Dataset entries:
* * * *

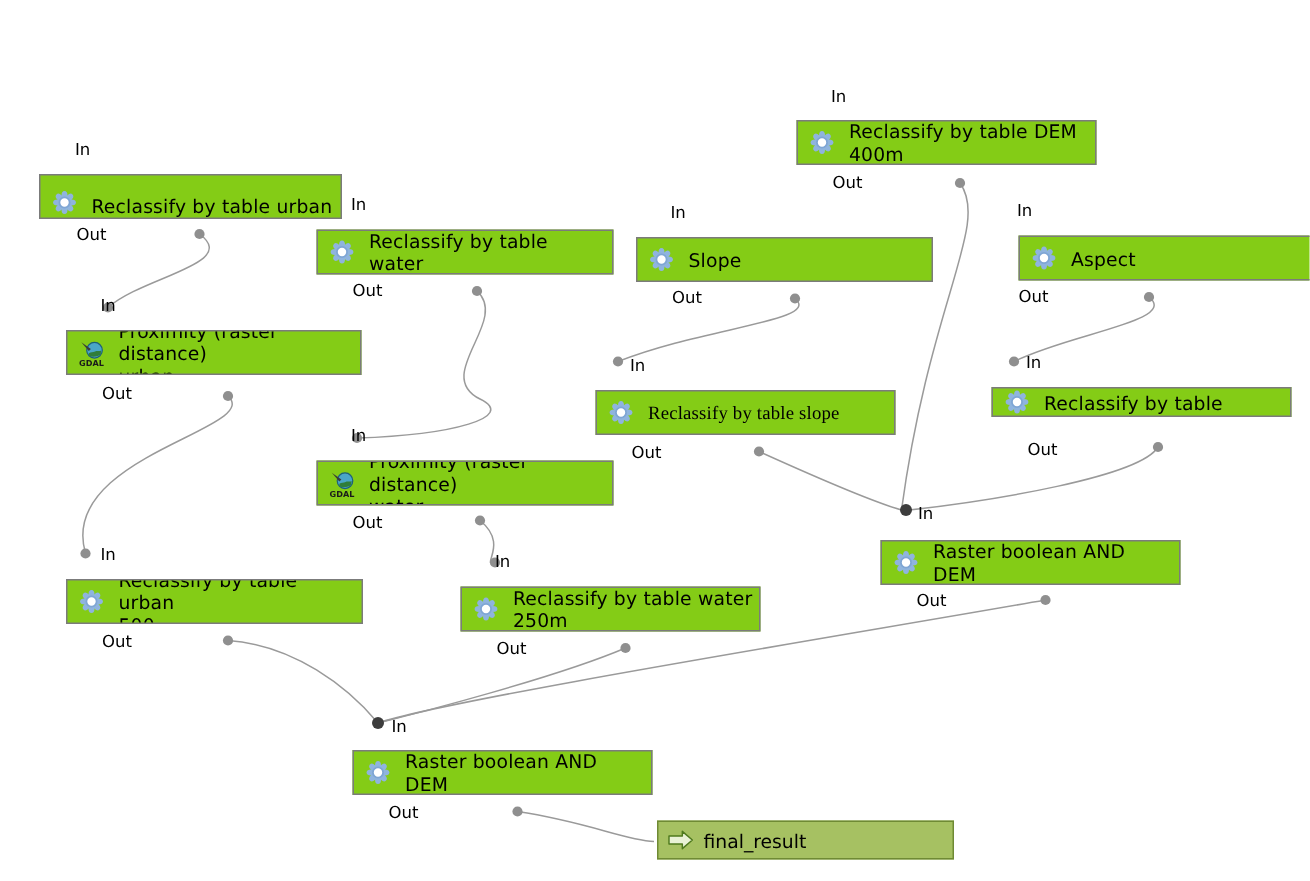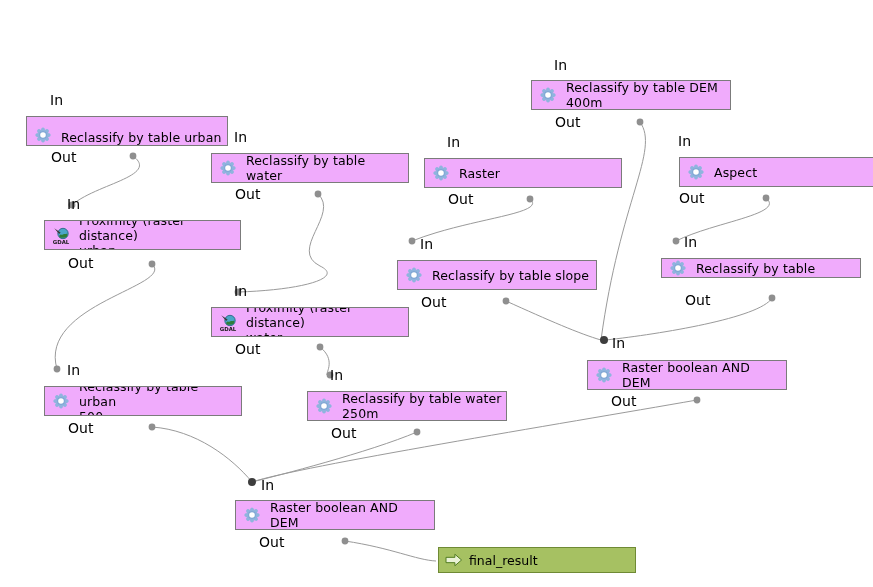"In" .port { font-size: 14px -> 11px }
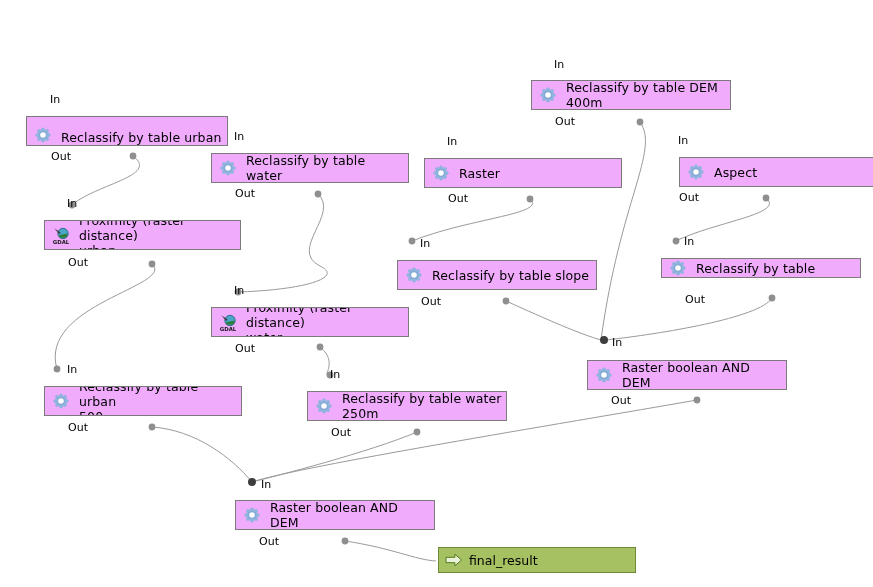"Reclassify by table DEM" .node { background: #f0abfc -> #84cc16 }
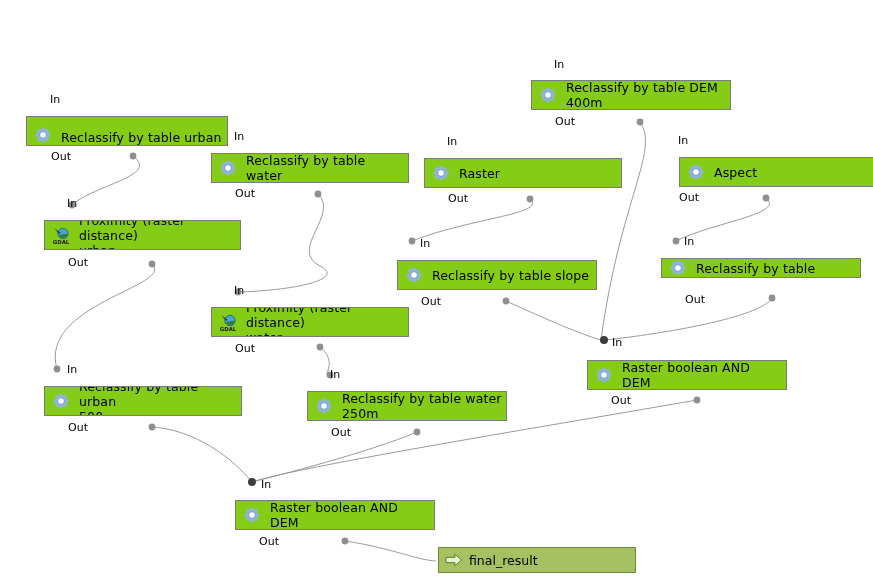"Raster" div.label { text: Raster -> Slope }
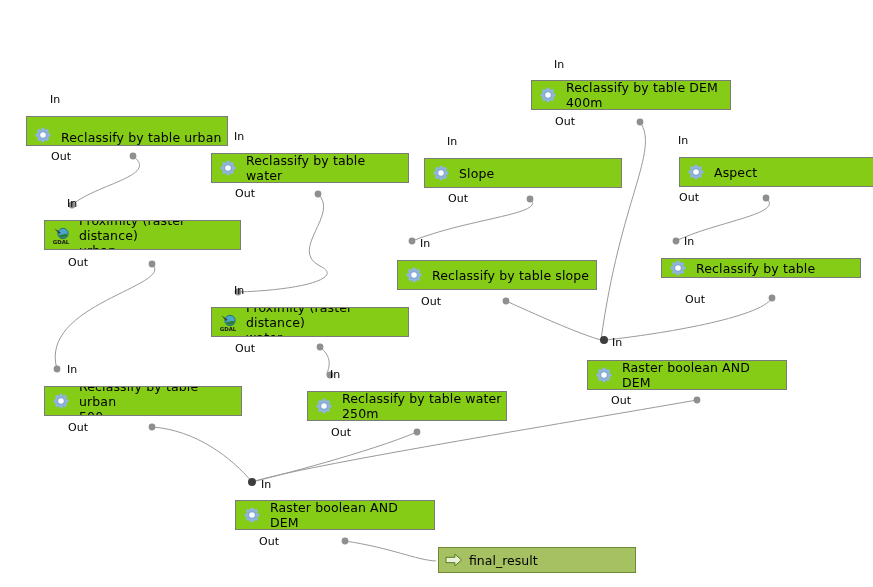"Reclassify by table slope" div.node { font-family: none -> Liberation Serif, serif }
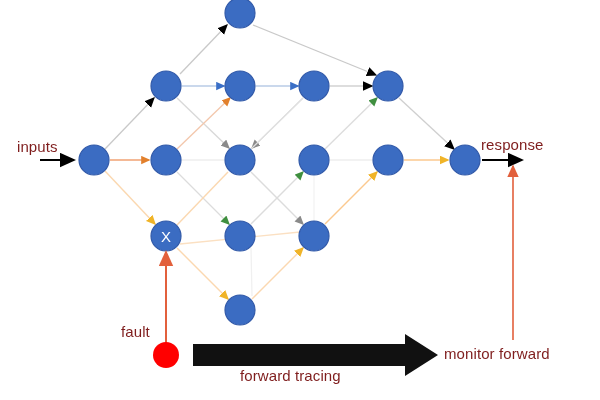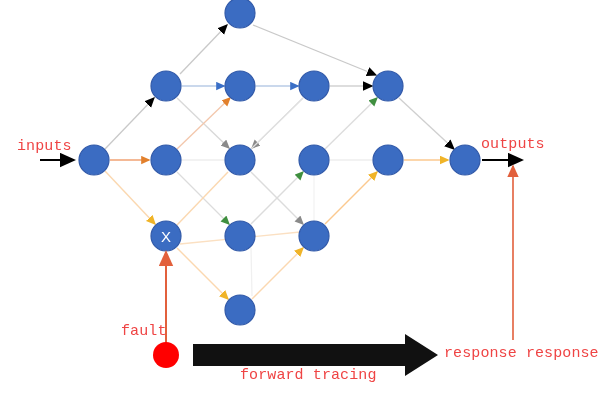"inputs" .lbl { color: #ef4444 -> #7f1d1d; font-family: Liberation Mono, monospace -> Liberation Sans, sans-serif }
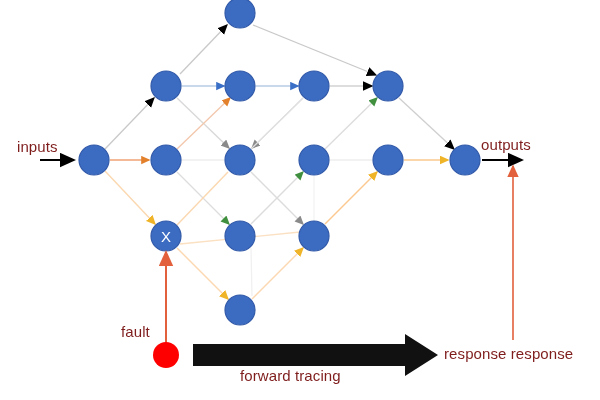"outputs" span.lbl { text: outputs -> response }
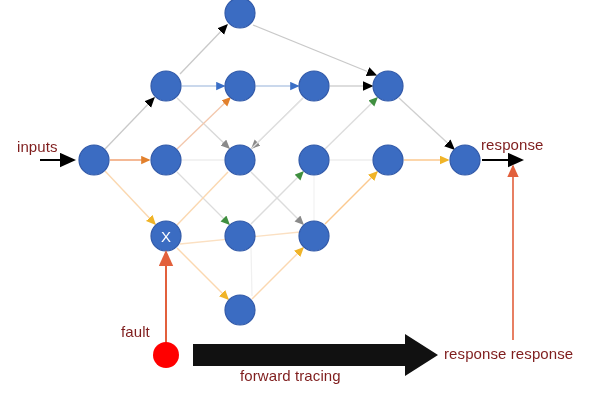"response response" span.lbl { text: response response -> monitor forward }
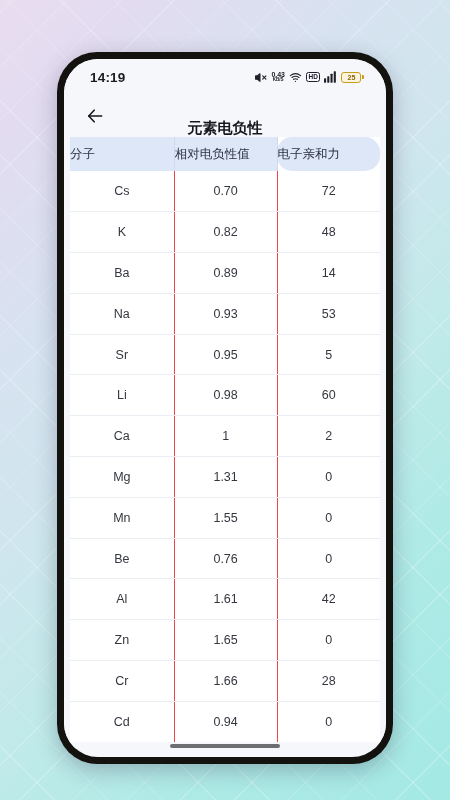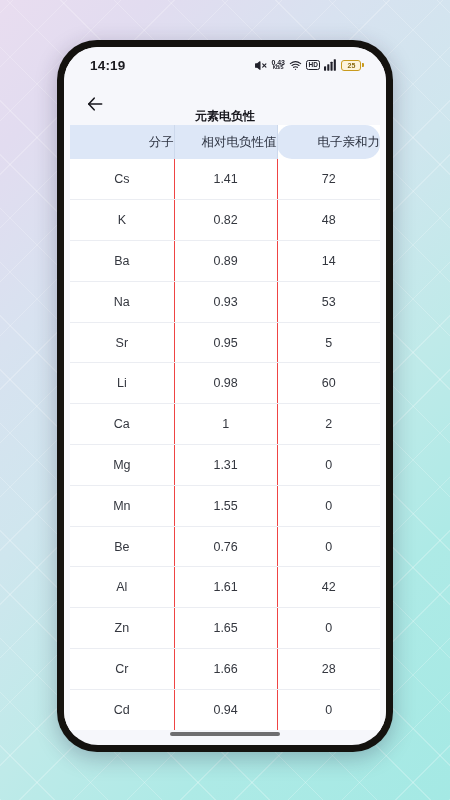"14:19" #phone { top: 40px -> 52px }
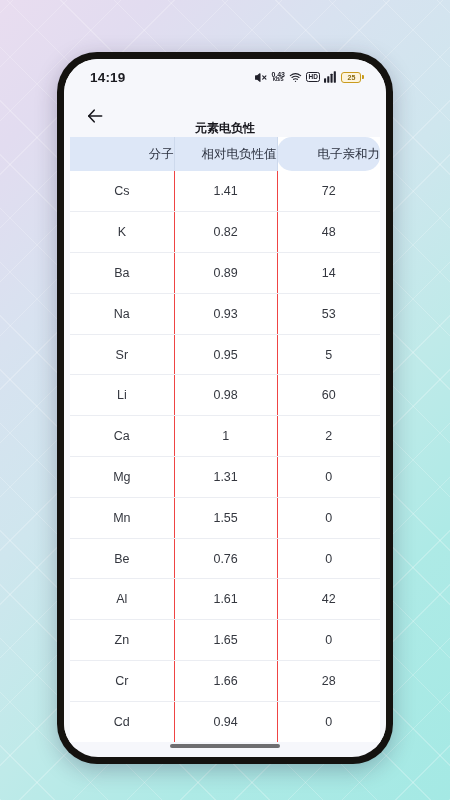"元素电负性" #page-title { font-size: 12px -> 15px }
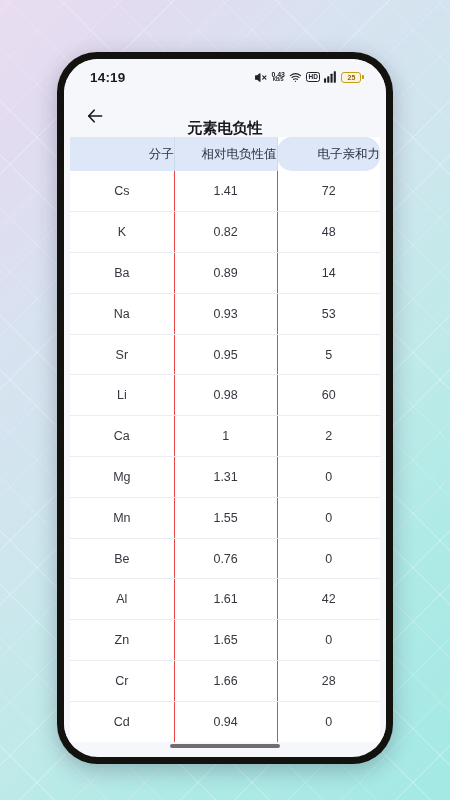"分子" #table thead th { text-align: right -> left }
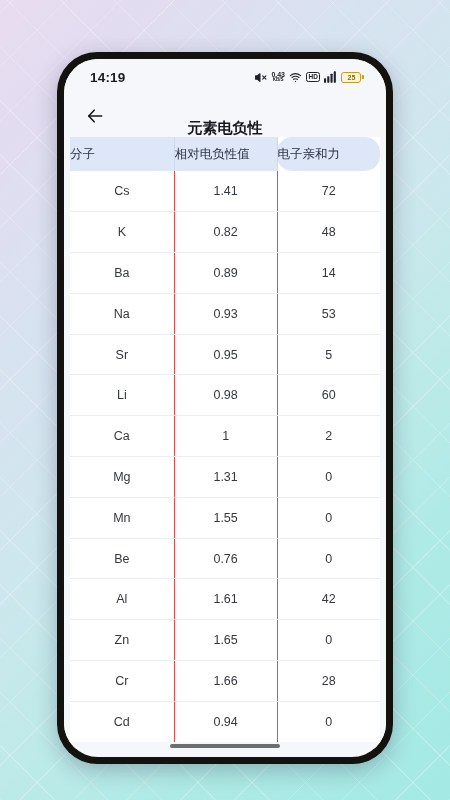"1.41" td { text: 1.41 -> 0.70 }
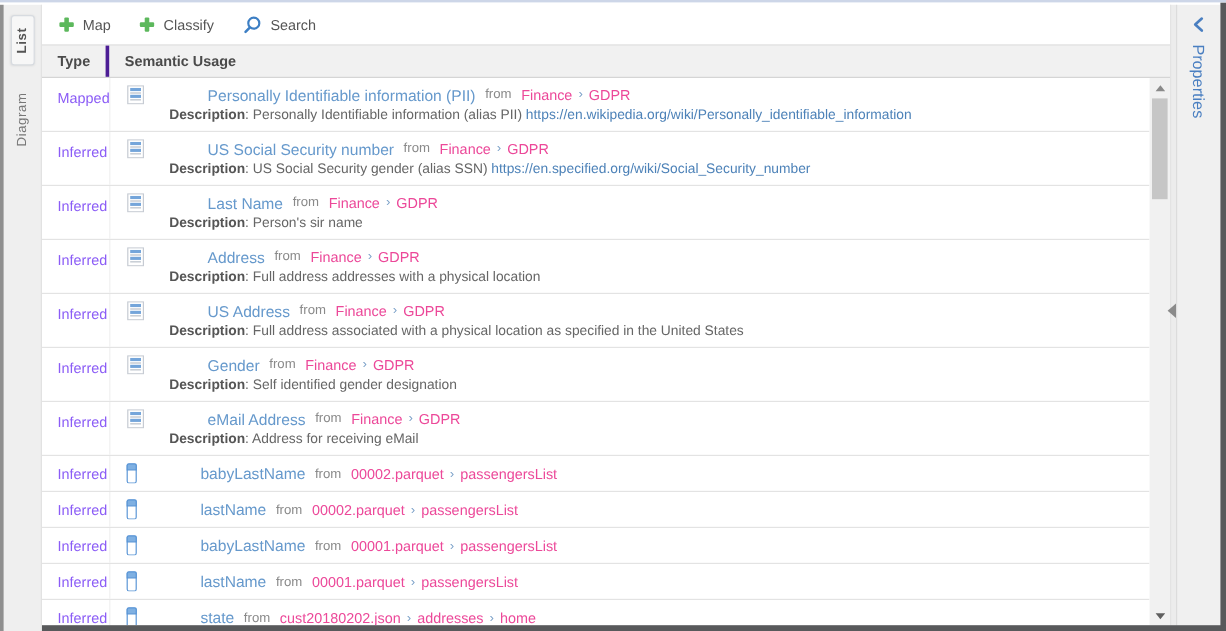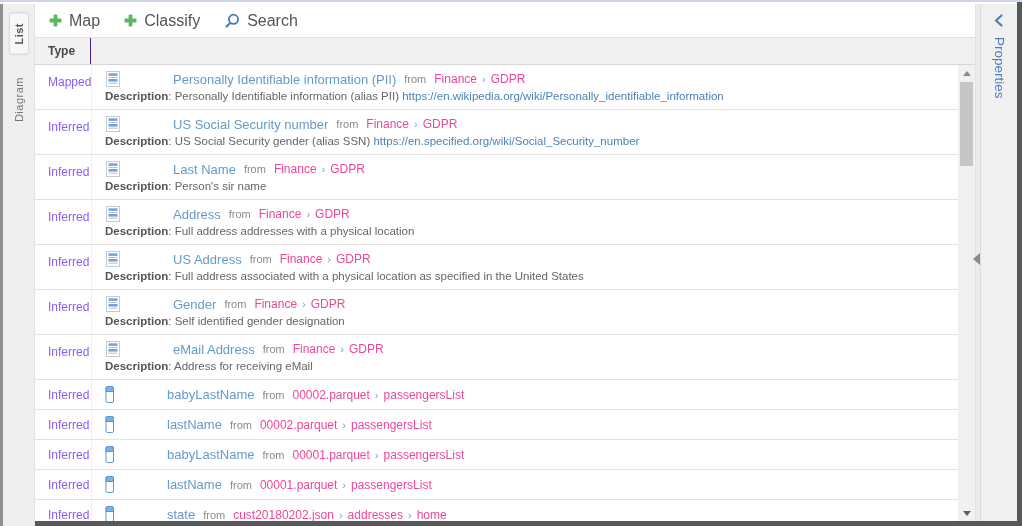"Map" .tbtn { font-size: 16px -> 12px }
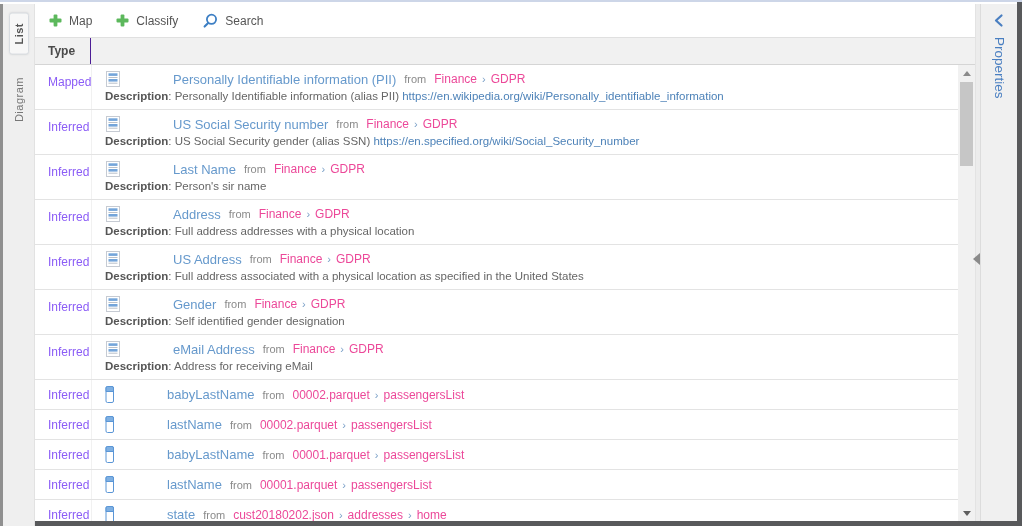"Type" .th-type { border-right: 1px solid #4c1d95 -> 3px solid #4c1d95 }
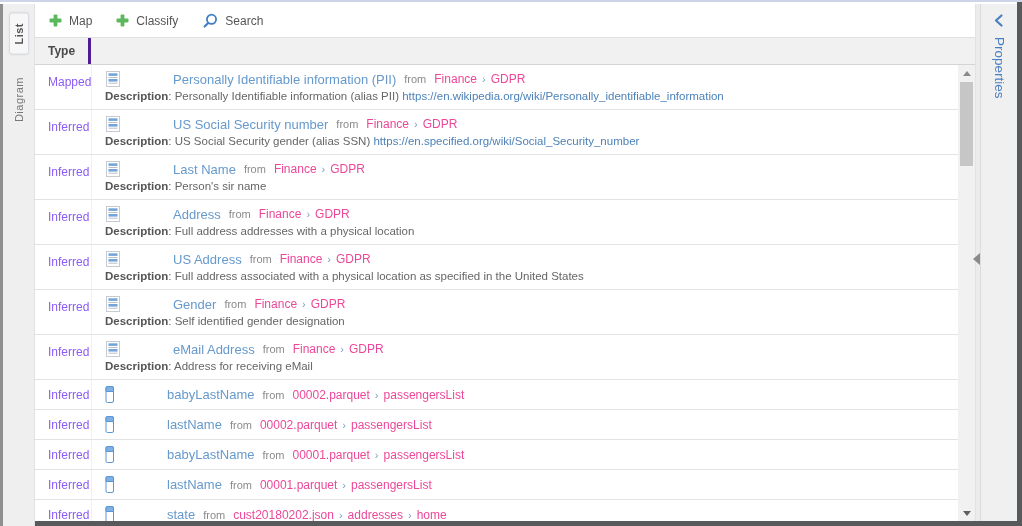"Semantic Usage" div.th-sem { html: none -> <div>Semantic Usage</div> }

* * * *

- **PROBLEM STATEMENT**: Aside from the pictures, copy all of the entries exactly.

- **REPLY TO THE TASK**:
"In" .port { font-size: 14px -> 11px }
"Reclassify by table DEM" .node { background: #f0abfc -> #84cc16 }
"Raster" div.label { text: Raster -> Slope }
"Reclassify by table slope" div.node { font-family: none -> Liberation Serif, serif }
"inputs" .lbl { color: #ef4444 -> #7f1d1d; font-family: Liberation Mono, monospace -> Liberation Sans, sans-serif }
"outputs" span.lbl { text: outputs -> response }
"response response" span.lbl { text: response response -> monitor forward }
"14:19" #phone { top: 40px -> 52px }
"元素电负性" #page-title { font-size: 12px -> 15px }
"分子" #table thead th { text-align: right -> left }
"1.41" td { text: 1.41 -> 0.70 }
"Map" .tbtn { font-size: 16px -> 12px }
"Type" .th-type { border-right: 1px solid #4c1d95 -> 3px solid #4c1d95 }
"Semantic Usage" div.th-sem { html: none -> <div>Semantic Usage</div> }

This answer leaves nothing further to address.